Alexandra Lange, writing for The New Yorker:

Kare, who is sixty-four, will be honored for her work on April 20th, by her fellow designers, with the prestigious AIGA medal. In 1982, she was a sculptor and sometime curator when her high-school friend Andy Hertzfeld asked her to create graphics for a new computer that he was working on in California. Kare brought a Grid notebook to her job interview at Apple Computer. On its pages, she had sketched, in pink marker, a series of icons to represent the commands that Hertzfeld’s software would execute. Each square represented a pixel. A pointing finger meant “Paste.” A paintbrush symbolized “MacPaint.” Scissors said “Cut.” Kare told me about this origin moment: “As soon as I started work, Andy Hertzfeld wrote an icon editor and font editor so I could design images and letterforms using the Mac, not paper,” she said. “But I loved the puzzle-like nature of working in 16 × 16 and 32 × 32 pixel icon grids, and the marriage of craft and metaphor.”

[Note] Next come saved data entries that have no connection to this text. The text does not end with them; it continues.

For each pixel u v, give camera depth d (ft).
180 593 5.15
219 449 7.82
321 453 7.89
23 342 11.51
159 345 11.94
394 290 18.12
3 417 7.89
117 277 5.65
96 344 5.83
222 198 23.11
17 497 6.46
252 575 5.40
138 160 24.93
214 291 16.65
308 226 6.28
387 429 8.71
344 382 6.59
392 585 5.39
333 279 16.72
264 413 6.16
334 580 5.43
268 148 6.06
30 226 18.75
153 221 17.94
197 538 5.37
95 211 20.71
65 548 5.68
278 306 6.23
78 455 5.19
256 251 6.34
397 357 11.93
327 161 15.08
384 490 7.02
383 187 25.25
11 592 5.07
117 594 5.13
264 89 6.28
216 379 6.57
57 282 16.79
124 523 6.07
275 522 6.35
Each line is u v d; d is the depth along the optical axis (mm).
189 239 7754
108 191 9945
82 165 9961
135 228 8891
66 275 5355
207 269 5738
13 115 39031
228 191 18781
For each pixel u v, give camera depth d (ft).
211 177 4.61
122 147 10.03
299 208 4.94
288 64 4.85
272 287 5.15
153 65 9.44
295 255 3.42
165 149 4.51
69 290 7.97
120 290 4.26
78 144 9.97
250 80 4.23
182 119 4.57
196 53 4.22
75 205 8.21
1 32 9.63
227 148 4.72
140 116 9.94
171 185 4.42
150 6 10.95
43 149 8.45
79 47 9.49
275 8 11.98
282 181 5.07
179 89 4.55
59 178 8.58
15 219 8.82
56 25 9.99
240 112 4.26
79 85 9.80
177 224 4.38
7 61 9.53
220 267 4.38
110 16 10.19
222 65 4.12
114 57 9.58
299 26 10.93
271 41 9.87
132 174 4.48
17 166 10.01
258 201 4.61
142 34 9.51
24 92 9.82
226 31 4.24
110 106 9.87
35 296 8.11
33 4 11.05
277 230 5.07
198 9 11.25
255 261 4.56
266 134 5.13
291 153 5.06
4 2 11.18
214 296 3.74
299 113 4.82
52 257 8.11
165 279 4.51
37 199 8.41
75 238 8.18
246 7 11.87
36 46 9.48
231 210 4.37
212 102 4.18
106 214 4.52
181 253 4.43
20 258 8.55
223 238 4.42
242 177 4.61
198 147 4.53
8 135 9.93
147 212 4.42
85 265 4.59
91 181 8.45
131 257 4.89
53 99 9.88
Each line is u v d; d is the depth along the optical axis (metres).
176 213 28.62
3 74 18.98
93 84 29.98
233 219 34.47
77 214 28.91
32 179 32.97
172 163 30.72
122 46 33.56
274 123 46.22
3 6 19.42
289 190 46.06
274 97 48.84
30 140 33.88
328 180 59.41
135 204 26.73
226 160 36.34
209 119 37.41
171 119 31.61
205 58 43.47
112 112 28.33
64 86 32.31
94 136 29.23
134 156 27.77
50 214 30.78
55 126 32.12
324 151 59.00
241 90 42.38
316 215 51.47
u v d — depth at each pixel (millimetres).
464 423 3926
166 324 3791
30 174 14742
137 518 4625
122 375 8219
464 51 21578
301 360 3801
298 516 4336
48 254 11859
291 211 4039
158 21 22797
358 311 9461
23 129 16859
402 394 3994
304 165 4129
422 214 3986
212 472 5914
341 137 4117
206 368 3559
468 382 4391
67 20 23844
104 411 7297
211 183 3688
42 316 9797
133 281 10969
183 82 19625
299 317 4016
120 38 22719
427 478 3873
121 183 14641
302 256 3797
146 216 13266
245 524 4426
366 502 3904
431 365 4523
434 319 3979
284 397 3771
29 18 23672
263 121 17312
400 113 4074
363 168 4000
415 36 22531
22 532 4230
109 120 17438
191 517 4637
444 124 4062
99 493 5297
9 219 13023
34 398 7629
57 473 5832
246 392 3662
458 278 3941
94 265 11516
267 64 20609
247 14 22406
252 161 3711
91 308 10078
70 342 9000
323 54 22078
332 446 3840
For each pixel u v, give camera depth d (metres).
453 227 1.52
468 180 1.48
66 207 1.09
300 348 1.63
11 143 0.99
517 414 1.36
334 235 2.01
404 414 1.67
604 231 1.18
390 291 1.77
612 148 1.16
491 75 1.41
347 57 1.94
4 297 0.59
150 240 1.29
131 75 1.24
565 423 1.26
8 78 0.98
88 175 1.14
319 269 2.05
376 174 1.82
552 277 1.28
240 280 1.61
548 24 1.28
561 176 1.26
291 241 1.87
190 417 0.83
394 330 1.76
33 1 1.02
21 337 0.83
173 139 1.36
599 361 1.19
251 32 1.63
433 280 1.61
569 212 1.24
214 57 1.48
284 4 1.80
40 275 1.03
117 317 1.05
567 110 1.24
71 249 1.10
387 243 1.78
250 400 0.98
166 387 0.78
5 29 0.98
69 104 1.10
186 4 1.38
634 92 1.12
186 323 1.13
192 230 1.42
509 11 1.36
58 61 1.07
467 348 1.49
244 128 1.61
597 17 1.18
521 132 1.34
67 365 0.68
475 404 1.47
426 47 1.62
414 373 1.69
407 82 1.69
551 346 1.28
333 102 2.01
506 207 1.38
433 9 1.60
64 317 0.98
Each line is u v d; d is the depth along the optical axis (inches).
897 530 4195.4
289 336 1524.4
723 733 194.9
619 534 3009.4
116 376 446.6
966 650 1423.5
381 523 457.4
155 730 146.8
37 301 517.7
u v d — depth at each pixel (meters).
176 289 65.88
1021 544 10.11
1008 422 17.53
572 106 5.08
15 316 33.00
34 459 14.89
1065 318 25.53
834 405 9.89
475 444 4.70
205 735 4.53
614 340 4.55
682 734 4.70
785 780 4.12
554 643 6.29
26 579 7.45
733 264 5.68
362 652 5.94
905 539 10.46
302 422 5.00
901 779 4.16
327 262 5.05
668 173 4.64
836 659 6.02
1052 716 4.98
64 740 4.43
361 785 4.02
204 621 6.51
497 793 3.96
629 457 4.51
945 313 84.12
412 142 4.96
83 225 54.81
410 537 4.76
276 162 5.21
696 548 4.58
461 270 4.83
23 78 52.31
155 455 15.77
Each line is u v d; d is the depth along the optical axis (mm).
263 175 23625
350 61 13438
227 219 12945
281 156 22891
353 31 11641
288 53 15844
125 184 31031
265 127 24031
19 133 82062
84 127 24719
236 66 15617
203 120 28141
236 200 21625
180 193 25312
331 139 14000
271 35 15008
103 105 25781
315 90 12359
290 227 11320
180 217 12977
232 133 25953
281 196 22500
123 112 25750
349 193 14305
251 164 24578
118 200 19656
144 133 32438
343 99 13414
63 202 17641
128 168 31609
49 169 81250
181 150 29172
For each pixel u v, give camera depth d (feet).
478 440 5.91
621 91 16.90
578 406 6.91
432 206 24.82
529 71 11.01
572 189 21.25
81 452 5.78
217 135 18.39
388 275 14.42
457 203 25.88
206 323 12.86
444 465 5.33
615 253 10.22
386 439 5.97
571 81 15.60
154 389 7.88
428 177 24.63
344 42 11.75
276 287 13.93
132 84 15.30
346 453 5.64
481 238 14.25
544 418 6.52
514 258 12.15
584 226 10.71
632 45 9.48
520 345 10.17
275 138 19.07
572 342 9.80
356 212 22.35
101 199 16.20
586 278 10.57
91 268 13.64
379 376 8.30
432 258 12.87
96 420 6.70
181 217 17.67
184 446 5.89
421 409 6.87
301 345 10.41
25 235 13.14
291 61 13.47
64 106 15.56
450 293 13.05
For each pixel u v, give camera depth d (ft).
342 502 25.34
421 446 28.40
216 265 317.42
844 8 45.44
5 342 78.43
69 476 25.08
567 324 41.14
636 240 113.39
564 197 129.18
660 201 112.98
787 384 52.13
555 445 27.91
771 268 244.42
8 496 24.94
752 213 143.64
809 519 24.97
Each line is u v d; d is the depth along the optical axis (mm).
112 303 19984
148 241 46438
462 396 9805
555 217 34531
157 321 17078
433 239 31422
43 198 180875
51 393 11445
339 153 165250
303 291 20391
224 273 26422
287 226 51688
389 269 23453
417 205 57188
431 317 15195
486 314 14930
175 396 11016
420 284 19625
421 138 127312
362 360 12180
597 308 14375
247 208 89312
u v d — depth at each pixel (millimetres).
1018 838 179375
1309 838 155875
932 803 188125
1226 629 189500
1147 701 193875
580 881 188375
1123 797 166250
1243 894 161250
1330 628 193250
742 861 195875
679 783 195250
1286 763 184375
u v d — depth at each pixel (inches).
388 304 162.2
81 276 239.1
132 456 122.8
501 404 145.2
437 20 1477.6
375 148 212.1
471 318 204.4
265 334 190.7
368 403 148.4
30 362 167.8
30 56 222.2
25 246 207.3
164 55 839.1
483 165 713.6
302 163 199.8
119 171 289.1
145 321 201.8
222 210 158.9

Susan Kare deserves every award in the world. Her work was central — essential — to what made the Macintosh the Macintosh. The early Macintosh was not just the most endearing computer ever made, I’d argue that it remains the most endearing computer ever made — and in large part that was due to Susan Kare’s icons and fonts.

My interview with Kare at the Layers conference in 2016 is one of the highlights of my career.